Pour répondre aux indignations du moment, les proviseurs répondent qu’il n’y a rien de nouveau. Serge Cimolino est chef d’établissement au lycée Charles Péguy d’Orléans. Il se dit "désolé de cette polémique injuste et malhonnête". Que ce soit dans cette académie ou ailleurs, il explique que les correcteurs sont appelés à avoir une approche positive lors de l’examen. Le but est de récompenser le candidat pour les connaissances exprimées plutôt que de le sanctionner sur ses lacunes.
La seule différence ici est que les correcteurs de l’examen ont reçu un document sur lequel ces consignes nationales étaient formalisées :
Cette polémique a eu un un écho particulier chez les enseignants car l’académie d’Orléans-Tours est classée 22e sur 26 au niveau national. Mais Serge Cimolino se méfie de ce genre de classement dont le détail est parfois incohérent. Une autre étude a beaucoup été commentée ces derniers jours, c’est celle du niveau des élèves en fin de collège sur les questions d’histoire-géographie. Il est en baisse depuis six ans. Ce qui fait dire là encore à certains que c’est une preuve de la baisse du niveau des élèves, qui ont moins de connaissances.

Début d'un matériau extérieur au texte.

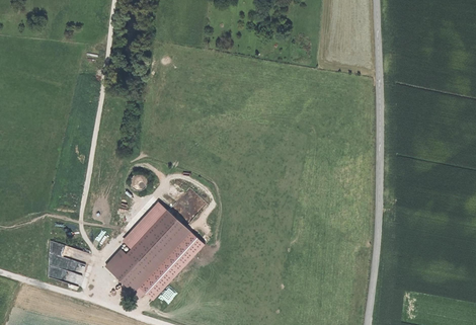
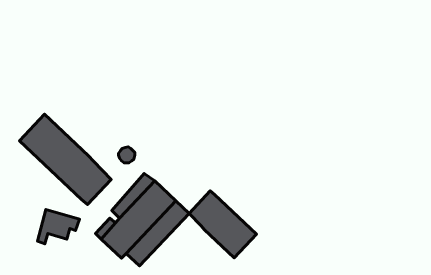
building: none -> [20,114,111,205]
building: none -> [189,191,256,258]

"Il y a quand même des choses étranges" dans ces études tempère Serge Cimolino, le proviseur de lycée orléanais. Il avance un début d’explication sur certaines incohérences dans les données, en parlant des disparités dans la notation.
"Rénover les pratiques", "revoir les modalités du bac", ces solutions prônées par ce proviseur ont déjà été évoquées par le passé, mais le sujet est délicat. Il est très difficile de débattre sereinement de la question des examens, et du bac sans déchainer les passions, des parents d’élèves, des enseignants. Serge Cimolino en est conscient :
"Aujourd’hui, toucher au bac c’est faire preuve d’esprit sacrilège, c’est inconcevable. Il y a une sensibilité extrême autour de cette question, les gens démarrent au quart de tour. Je ne sais pas franchement après toutes ces années en tant que proviseur, si on pourra un jour discuter sereinement du bac, j’en suis vraiment à me poser des questions".
Au delà de la question du baccalauréat, les responsables politiques sont conscients de la nécessité de réformer le système éducatif. Pour la rentrée prochaine des postes d’enseignants seront, créés. Et pour mieux les former, le ministère de l’éducation nationale lance à la rentrée les Ecoles Supérieures du Professorat et de l’Education (ESPE) en lieu et place des IUFM, réformés par le précédent gouvernement. Mais le temps perdu est irrattrapable. L’objectif est désormais de stopper la dégradation de l’enseignement, et de l’apprentissage.